"The search infrastructure and know-how accumulated over the past 27 years, the vast content from blogs and cafes, and diverse service assets such as Shopping and Place are Naver's unique competitiveness. By consolidation with artificial intelligence (AI) technology, we implemented in AI search an experience that connects from search to execution."
Han Seung-gyun, Naver's AI search service leader, said this at a briefing on the 2nd at Naver D2SF Gangnam. Naver officially launched its AI-based conversational search service "AI Tab" on the 25th of last month.
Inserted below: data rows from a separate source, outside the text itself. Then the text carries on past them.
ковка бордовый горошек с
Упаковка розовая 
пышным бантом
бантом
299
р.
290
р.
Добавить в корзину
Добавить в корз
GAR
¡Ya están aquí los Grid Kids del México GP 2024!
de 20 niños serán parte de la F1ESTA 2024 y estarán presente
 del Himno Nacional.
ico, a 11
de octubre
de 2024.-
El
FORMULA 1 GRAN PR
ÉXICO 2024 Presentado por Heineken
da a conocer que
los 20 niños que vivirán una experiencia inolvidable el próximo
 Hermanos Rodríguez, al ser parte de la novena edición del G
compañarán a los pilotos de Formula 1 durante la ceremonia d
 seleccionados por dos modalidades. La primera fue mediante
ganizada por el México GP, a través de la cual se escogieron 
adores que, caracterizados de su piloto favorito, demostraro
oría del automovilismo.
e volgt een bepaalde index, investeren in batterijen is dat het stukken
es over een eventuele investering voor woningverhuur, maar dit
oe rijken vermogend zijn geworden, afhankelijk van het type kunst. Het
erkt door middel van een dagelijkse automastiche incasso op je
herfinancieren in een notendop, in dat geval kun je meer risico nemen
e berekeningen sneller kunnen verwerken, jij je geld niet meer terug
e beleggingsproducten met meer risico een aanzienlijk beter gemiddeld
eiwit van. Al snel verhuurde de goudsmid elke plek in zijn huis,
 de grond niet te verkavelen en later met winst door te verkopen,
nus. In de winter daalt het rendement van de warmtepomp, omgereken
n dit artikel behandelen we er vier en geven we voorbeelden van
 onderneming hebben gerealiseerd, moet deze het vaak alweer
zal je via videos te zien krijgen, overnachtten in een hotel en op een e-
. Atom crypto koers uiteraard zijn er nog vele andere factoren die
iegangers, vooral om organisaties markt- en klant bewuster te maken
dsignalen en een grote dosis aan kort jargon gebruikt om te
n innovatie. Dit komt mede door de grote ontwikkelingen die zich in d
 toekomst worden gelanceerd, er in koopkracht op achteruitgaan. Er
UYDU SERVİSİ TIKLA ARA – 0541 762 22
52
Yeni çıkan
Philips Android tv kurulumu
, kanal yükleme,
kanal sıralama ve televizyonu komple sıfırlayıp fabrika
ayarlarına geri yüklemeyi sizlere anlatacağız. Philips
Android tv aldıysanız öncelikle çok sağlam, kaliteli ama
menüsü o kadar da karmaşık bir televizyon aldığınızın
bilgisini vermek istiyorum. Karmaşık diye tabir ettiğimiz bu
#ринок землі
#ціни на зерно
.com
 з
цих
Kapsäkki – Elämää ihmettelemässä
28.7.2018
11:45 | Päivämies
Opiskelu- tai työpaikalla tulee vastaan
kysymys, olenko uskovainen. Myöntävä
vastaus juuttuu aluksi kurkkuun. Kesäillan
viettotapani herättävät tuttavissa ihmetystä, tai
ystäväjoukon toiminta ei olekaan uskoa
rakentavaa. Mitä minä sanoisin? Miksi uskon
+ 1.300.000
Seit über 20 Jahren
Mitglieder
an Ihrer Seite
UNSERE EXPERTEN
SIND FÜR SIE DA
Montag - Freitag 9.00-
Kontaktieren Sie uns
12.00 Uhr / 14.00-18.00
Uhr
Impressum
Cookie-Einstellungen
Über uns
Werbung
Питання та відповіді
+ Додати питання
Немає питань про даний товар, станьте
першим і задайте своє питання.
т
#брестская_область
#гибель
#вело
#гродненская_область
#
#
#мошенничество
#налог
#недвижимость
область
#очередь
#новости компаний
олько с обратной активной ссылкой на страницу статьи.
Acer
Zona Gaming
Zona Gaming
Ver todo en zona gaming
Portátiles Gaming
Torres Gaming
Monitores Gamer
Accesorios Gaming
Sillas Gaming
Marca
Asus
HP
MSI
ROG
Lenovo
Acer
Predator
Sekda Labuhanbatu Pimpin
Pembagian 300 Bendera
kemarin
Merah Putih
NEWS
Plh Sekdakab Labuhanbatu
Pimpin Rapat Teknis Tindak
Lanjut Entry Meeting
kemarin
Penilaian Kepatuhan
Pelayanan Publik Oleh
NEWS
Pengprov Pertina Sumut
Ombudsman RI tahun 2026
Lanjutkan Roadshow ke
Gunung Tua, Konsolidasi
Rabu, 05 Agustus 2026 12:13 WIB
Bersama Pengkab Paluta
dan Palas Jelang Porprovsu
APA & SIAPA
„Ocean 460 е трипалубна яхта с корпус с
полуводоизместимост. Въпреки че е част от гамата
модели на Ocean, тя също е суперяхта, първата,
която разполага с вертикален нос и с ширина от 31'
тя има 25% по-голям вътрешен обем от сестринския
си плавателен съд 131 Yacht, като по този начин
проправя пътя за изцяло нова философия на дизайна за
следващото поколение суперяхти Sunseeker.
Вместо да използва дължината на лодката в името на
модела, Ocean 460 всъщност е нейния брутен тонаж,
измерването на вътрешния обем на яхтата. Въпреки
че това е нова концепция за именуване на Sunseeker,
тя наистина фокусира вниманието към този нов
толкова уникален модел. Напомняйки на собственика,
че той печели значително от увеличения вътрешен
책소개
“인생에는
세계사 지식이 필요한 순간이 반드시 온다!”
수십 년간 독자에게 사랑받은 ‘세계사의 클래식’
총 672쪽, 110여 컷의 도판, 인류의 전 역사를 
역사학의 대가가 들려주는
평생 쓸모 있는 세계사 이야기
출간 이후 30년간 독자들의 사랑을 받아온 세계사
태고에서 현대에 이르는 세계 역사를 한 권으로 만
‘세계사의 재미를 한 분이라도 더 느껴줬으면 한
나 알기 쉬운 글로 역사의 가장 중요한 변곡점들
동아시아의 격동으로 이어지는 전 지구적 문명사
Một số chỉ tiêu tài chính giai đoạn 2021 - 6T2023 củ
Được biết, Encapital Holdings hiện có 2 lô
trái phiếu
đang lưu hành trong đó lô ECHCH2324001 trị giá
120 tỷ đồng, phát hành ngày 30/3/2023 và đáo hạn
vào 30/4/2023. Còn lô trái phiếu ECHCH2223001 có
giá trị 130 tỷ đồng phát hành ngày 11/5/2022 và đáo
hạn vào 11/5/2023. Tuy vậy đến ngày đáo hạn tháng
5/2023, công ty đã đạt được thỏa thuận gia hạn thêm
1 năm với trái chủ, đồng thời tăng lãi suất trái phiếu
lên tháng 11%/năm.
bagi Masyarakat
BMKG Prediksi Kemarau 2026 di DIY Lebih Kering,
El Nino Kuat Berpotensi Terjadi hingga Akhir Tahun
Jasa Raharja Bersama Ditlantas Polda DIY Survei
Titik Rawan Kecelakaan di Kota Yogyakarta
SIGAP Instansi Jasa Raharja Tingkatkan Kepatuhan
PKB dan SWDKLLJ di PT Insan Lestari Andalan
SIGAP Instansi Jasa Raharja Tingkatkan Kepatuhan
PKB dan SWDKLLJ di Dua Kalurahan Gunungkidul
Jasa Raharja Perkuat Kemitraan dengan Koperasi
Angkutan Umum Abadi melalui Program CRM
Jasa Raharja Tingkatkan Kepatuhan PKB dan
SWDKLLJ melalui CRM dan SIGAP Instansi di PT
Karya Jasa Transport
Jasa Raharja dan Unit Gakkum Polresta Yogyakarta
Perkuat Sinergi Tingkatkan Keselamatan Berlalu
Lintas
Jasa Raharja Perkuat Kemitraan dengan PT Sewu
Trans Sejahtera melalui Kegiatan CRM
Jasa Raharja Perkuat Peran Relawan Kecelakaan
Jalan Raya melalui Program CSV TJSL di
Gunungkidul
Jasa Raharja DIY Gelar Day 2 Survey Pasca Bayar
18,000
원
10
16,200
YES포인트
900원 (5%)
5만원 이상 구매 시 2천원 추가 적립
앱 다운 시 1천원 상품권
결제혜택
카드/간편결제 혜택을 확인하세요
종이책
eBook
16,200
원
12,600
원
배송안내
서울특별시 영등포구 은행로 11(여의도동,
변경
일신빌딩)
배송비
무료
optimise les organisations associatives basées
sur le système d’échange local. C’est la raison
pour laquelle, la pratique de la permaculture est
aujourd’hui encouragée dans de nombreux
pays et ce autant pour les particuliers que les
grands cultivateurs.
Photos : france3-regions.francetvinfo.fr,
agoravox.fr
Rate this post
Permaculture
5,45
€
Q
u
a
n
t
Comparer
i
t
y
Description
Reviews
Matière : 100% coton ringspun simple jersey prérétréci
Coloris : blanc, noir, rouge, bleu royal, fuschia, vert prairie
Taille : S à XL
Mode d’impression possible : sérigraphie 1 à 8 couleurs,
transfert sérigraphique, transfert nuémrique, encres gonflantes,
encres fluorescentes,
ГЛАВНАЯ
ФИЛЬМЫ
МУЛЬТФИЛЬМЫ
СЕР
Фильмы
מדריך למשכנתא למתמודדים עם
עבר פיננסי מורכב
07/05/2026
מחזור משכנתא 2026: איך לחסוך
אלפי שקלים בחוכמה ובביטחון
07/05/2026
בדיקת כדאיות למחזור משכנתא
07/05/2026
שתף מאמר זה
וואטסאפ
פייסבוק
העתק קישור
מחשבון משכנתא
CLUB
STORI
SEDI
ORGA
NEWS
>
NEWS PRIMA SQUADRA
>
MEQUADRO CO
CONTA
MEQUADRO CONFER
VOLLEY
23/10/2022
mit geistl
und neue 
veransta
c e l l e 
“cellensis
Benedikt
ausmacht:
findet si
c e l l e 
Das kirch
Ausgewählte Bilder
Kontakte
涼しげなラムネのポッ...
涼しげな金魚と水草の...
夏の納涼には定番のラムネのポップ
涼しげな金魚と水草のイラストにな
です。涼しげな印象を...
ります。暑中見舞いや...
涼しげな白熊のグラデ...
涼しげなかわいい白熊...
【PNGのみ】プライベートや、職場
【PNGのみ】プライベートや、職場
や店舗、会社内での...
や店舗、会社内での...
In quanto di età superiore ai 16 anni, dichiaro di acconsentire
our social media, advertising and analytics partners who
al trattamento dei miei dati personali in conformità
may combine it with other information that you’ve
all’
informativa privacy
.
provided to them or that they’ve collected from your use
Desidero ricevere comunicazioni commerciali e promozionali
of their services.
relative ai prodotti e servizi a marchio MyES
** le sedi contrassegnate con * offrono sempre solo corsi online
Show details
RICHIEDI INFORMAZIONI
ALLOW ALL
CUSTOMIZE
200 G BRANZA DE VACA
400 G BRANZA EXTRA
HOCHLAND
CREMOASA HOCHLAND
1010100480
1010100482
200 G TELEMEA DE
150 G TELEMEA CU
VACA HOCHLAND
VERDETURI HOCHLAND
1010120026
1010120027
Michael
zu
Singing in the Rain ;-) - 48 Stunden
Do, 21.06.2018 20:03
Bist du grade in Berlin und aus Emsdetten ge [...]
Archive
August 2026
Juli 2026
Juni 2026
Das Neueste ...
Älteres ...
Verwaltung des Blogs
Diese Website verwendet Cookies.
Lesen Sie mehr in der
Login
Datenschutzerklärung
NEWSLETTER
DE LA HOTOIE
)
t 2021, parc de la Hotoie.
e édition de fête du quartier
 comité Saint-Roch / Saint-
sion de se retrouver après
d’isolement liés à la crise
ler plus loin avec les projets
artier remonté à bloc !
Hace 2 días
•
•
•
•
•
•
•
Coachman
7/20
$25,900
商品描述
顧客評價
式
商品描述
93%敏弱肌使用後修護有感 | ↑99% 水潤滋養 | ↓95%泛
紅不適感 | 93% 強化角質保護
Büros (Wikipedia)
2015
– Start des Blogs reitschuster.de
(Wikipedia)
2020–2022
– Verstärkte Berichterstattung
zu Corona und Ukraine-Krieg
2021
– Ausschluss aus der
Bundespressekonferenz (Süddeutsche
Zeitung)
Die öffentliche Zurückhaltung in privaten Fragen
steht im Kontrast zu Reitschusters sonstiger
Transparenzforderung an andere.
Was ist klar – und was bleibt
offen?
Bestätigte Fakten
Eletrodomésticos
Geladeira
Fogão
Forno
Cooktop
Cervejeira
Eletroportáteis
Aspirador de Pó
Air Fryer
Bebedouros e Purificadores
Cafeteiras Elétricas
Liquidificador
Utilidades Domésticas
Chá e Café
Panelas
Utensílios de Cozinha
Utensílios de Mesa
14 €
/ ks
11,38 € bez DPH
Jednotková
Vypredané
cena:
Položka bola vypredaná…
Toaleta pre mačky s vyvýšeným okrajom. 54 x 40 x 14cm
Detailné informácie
It converses with users, understands intent and context, and finds the optimal results. Naver introduced three core technologies applied to AI Tab that day. ▲ A product-native large language model (LLM) developed for AI search ▲ Harness engineering to operate AI efficiently ▲ Multimodal technology that expands AI's visual understanding.
◇ Product-native LLM that boosts response speed and efficiency
Naver's AI Tab applies a product-native LLM. It is a lightweight model based on HyperCLOVA X. Lee Ki-chang, director of hyperscale AI models at Naver Cloud, said, "The aim of the product-native LLM is not to rank first on every benchmark, but to deliver the best performance when Naver users search, purchase, or make reservations," adding, "We optimized the entire process—from building training data to model design and reinforcement learning—for Naver services."
Naver said it developed the product-native LLM around three pillars—data, architecture, and training—to maximize efficiency. On the data side, it improved the quality of training data; on the architecture side, it introduced a Mixture of Experts (MoE) structure optimized for large-scale service environments by selecting only some parameters. Compared with HyperCLOVA X, it increased response speed and throughput. In the training phase, it expanded the computing resources投入ed for reinforcement learning to more than double those of HyperCLOVA X. It also introduced Clarify RL, a clarity reinforcement learning technique that has AI ask follow-up questions to clearly confirm user intent, reducing hallucinations.
◇ Not relying only on the LLM, but combining SLMs
In AI services, model performance matters, but designing the work environment so the model actually performs well is also important. The process of setting up AI's work environment is called "harness engineering." Han likened harness engineering to AI's "work sense," explaining, "To build an AI agent, harness engineering that designs expense efficiency and stability is essential, not just the LLM model."
The harness engineering applied by Naver to AI Tab features a division-of-labor small language model (SLM) structure. Instead of assigning all tasks to the LLM, it combines SLMs specialized by role. Naver said this reduced equipment operating expense by up to threefold compared with before, while improving response speed by more than twofold. It added that the division-of-labor SLM structure allows a newly developed SLM to be swapped in as a plug-in only for the relevant part, enabling improvements without suspending the service.
◇ The next step for AI search is 'reading intent through photos and acting'
Naver outlined plans to advance multimodal technology and introduce multimodal search across various areas. Multimodal refers to technology that converts images into representations (embeddings) that AI can understand, enabling it to comprehend and use not only text but also information in various forms such as images and videos.
Since launching Smart Lens in 2017 to introduce image search services, Naver has built multimodal search capabilities through technological advancement. Naver has focused on implementing user experiences that recognize and purchase products through Smart Lens, and plans to expand into continuous multimodal search that extends through exploration, queries, and even execution such as reservations. Yoon Sang-doo, leader of Naver Future AI Center, said, "Naver's AI agent services will evolve to understand user intent not only through text but also through images and to consolidation to actual actions." Naver added that MuCo (Multi-turn Contrastive Learning), a multimodal embedding technology that learns a single image together with real conversational patterns to understand context, was recognized for its achievements at CVPR, the world's top Computer Vision conference.